# [TO-DO ITEM]
Only the lines containing "Galo" should appear in the answer, copied from the listing below.

# [GIVEN RECORDS]
= = = =

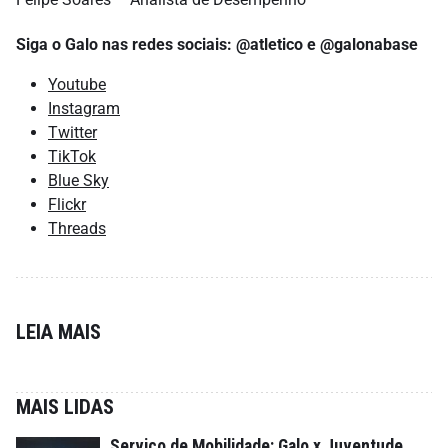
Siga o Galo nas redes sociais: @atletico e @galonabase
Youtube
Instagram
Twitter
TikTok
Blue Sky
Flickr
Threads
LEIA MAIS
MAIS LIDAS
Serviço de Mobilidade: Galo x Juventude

= = = =

# [REPLY TO THE EXERCISE]
Siga o Galo nas redes sociais: @atletico e @galonabase
Serviço de Mobilidade: Galo x Juventude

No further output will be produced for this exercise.